● **Task**: A line belongs in the answer if it contains "input"; copy every such line from the entries below.

(Records from a collection)
******

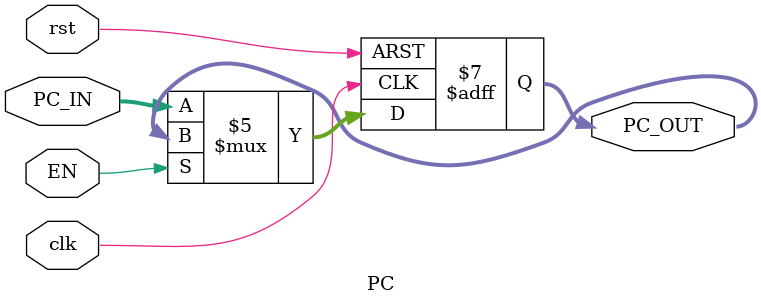
<source format=v>
module PC(

input  [31:0] PC_IN,
input clk,
input rst,
input EN,
output reg [31:0] PC_OUT

);

always @(posedge clk , negedge rst ) begin
    
    if (rst==0)
        PC_OUT<=32'b0;
    else if (!EN)
    PC_OUT<=PC_IN;
    else
            PC_OUT<=PC_OUT;

end

endmodule
</source>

******

● **Problem solution**:
input  [31:0] PC_IN,
input clk,
input rst,
input EN,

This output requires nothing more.